### WHAT TO DO
Please determine how many lines of the material include the word "along", and respond with nothing but that number.

### MATERIAL FOR THE TASK
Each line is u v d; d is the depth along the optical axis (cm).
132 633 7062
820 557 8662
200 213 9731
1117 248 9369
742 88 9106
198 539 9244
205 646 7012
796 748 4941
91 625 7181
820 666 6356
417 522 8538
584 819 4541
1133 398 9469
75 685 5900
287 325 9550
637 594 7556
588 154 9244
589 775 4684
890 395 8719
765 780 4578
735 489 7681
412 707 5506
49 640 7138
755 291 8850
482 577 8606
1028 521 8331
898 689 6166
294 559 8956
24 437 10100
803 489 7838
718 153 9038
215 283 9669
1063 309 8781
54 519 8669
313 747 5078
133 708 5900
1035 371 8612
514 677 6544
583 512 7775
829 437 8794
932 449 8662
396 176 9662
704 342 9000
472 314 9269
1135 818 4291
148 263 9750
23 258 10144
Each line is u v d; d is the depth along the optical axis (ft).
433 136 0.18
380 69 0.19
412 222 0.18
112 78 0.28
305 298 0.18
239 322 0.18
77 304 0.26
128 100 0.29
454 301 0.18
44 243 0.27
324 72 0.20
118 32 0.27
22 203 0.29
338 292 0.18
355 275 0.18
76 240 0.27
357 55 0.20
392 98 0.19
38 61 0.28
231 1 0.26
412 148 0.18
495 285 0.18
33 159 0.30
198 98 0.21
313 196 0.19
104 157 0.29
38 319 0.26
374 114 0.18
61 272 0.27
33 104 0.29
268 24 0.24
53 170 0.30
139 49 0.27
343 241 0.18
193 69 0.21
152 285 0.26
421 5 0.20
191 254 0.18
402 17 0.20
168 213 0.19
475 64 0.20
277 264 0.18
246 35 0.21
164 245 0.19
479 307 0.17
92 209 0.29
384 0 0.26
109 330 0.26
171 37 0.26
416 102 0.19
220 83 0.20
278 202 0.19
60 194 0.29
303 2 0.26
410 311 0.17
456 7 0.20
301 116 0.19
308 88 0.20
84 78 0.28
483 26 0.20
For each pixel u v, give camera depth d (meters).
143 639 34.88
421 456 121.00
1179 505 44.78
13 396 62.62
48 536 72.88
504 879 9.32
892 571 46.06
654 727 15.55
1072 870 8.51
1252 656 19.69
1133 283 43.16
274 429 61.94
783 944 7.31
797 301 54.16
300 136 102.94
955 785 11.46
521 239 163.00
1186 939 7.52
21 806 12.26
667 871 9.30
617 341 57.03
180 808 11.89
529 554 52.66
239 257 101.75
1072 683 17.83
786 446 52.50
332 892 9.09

### SOLUTION
2